AI Generated Content
There has been a number of notable and interesting developments in the world of AI. Video generation has become incredibly high quality. AI video games have been getting released. Then there are also innovations in cost reduction of training text-to-image models. Let's get into it.
Sora
Text-to-video by OpenAI
Sora, which is not generally available just yet, can generate videos up to a minute long while maintaining visual quality and adherence to the user’s prompt. The quality is much better than what else has been seen by text-to-video models previously.
It's worth mentioning that the average shot length within a modern movie is seconds long. So a minute of generated video, at this quality, is likely to have a long lasting impact on the world of video content going forward.
Sora can combine videos to create fantastical transitions that are somewhat mind altering in trying to follow and understand.
However, it doesn't do everything well. It can mess up in ways that are physically impossible.
I look forward to seeing what content creators can make in the future. Even without access to something like Sora, there are other tools content creators have been experimenting with to make short films and videos.
Palworld
A game that is basically Pokemon - but with guns!

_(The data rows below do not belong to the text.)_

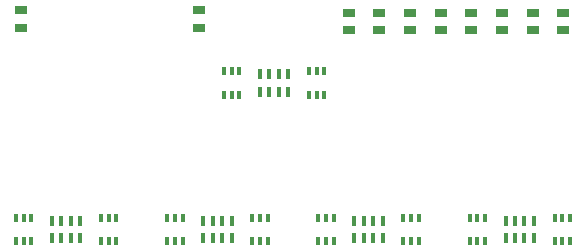
<source format=gbp>
G04 #@! TF.GenerationSoftware,KiCad,Pcbnew,(5.1.9)-1*
G04 #@! TF.CreationDate,2021-09-15T15:10:51+02:00*
G04 #@! TF.ProjectId,Shield-IO,53686965-6c64-42d4-994f-2e6b69636164,rev?*
G04 #@! TF.SameCoordinates,PXd59f80PYd59f80*
G04 #@! TF.FileFunction,Paste,Bot*
G04 #@! TF.FilePolarity,Positive*
%FSLAX46Y46*%
G04 Gerber Fmt 4.6, Leading zero omitted, Abs format (unit mm)*
G04 Created by KiCad (PCBNEW (5.1.9)-1) date 2021-09-15 15:10:51*
%MOMM*%
%LPD*%
G01*
G04 APERTURE LIST*
%ADD10R,0.350000X0.800000*%
%ADD11R,1.000000X0.700000*%
%ADD12R,0.450000X0.950000*%
G04 APERTURE END LIST*
D10*
X29800000Y-35200000D03*
X30450000Y-35200000D03*
X29150000Y-35200000D03*
X29150000Y-33200000D03*
X30450000Y-33200000D03*
X29800000Y-33200000D03*
X37000000Y-35200000D03*
X37650000Y-35200000D03*
X36350000Y-35200000D03*
X36350000Y-33200000D03*
X37650000Y-33200000D03*
X37000000Y-33200000D03*
X12200000Y-47600000D03*
X12850000Y-47600000D03*
X11550000Y-47600000D03*
X11550000Y-45600000D03*
X12850000Y-45600000D03*
X12200000Y-45600000D03*
X19400000Y-47600000D03*
X20050000Y-47600000D03*
X18750000Y-47600000D03*
X18750000Y-45600000D03*
X20050000Y-45600000D03*
X19400000Y-45600000D03*
X25000000Y-47600000D03*
X25650000Y-47600000D03*
X24350000Y-47600000D03*
X24350000Y-45600000D03*
X25650000Y-45600000D03*
X25000000Y-45600000D03*
X32200000Y-47600000D03*
X32850000Y-47600000D03*
X31550000Y-47600000D03*
X31550000Y-45600000D03*
X32850000Y-45600000D03*
X32200000Y-45600000D03*
X37800000Y-47600000D03*
X38450000Y-47600000D03*
X37150000Y-47600000D03*
X37150000Y-45600000D03*
X38450000Y-45600000D03*
X37800000Y-45600000D03*
X45000000Y-47600000D03*
X45650000Y-47600000D03*
X44350000Y-47600000D03*
X44350000Y-45600000D03*
X45650000Y-45600000D03*
X45000000Y-45600000D03*
X50600000Y-47600000D03*
X51250000Y-47600000D03*
X49950000Y-47600000D03*
X49950000Y-45600000D03*
X51250000Y-45600000D03*
X50600000Y-45600000D03*
X57800000Y-47600000D03*
X58450000Y-47600000D03*
X57150000Y-47600000D03*
X57150000Y-45600000D03*
X58450000Y-45600000D03*
X57800000Y-45600000D03*
D11*
X57900000Y-29750000D03*
X57900000Y-28250000D03*
X55300000Y-29750000D03*
X55300000Y-28250000D03*
X52700000Y-29750000D03*
X52700000Y-28250000D03*
X50100000Y-29750000D03*
X50100000Y-28250000D03*
X47500000Y-29750000D03*
X47500000Y-28250000D03*
X44900000Y-29750000D03*
X44900000Y-28250000D03*
X42300000Y-29750000D03*
X42300000Y-28250000D03*
X39700000Y-29750000D03*
X39700000Y-28250000D03*
X27000000Y-29550000D03*
X27000000Y-28050000D03*
X12000000Y-29550000D03*
X12000000Y-28050000D03*
D12*
X53800000Y-47350000D03*
X53800000Y-45850000D03*
X54600000Y-45850000D03*
X54600000Y-47350000D03*
X55400000Y-47350000D03*
X55400000Y-45850000D03*
X53000000Y-45850000D03*
X53000000Y-47350000D03*
X41000000Y-47350000D03*
X41000000Y-45850000D03*
X41800000Y-45850000D03*
X41800000Y-47350000D03*
X42600000Y-47350000D03*
X42600000Y-45850000D03*
X40200000Y-45850000D03*
X40200000Y-47350000D03*
X28200000Y-47350000D03*
X28200000Y-45850000D03*
X29000000Y-45850000D03*
X29000000Y-47350000D03*
X29800000Y-47350000D03*
X29800000Y-45850000D03*
X27400000Y-45850000D03*
X27400000Y-47350000D03*
X15400000Y-47350000D03*
X15400000Y-45850000D03*
X16200000Y-45850000D03*
X16200000Y-47350000D03*
X17000000Y-47350000D03*
X17000000Y-45850000D03*
X14600000Y-45850000D03*
X14600000Y-47350000D03*
X33000000Y-34950000D03*
X33000000Y-33450000D03*
X33800000Y-33450000D03*
X33800000Y-34950000D03*
X34600000Y-34950000D03*
X34600000Y-33450000D03*
X32200000Y-33450000D03*
X32200000Y-34950000D03*
M02*

</source>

Pocketpair released Palworld that became an overnight success and Steam sales alone have driven a revenue of more than $200 million since its launch.
This is a very commercially successful game for a very small team.
The pals within the game are incredibly similar to Pokemon. Which is strange to see because Nintendo and The Pokemon Company are incredibly protective of their intellectual property. They are incredibly aware of the similarities.
This begs the question, why haven't they done anything yet?
Maybe Japan's decision earlier about being very hands-off on regulating AI within its borders might be playing a role.
The CEO of Pocketpair, Takuro Mizobe, is obviously taking much inspiration from Pokemon and people have been legally pursued for quite a lot less. It's not like he hasn't been clearly using AI in the past and using it to generate things like look just like Pokemon but aren't.
Stable Cascade
A jump in optimized training of text-to-image models.
By decoupling the text-conditional generation (Stage C) from the decoding to the high-resolution pixel space (Stage A & B), we can allow additional training or finetunes, including ControlNets and LoRAs to be completed singularly on Stage C. This comes with a 16x cost reduction compared to training a similar-sized Stable Diffusion model (as shown in the original paper). Stages A and B can optionally be finetuned for additional control, but this would be comparable to finetuning the VAE in a Stable Diffusion model. For most uses, it will provide minimal additional benefit & we suggest simply training Stage C and using Stages A and B in their original state.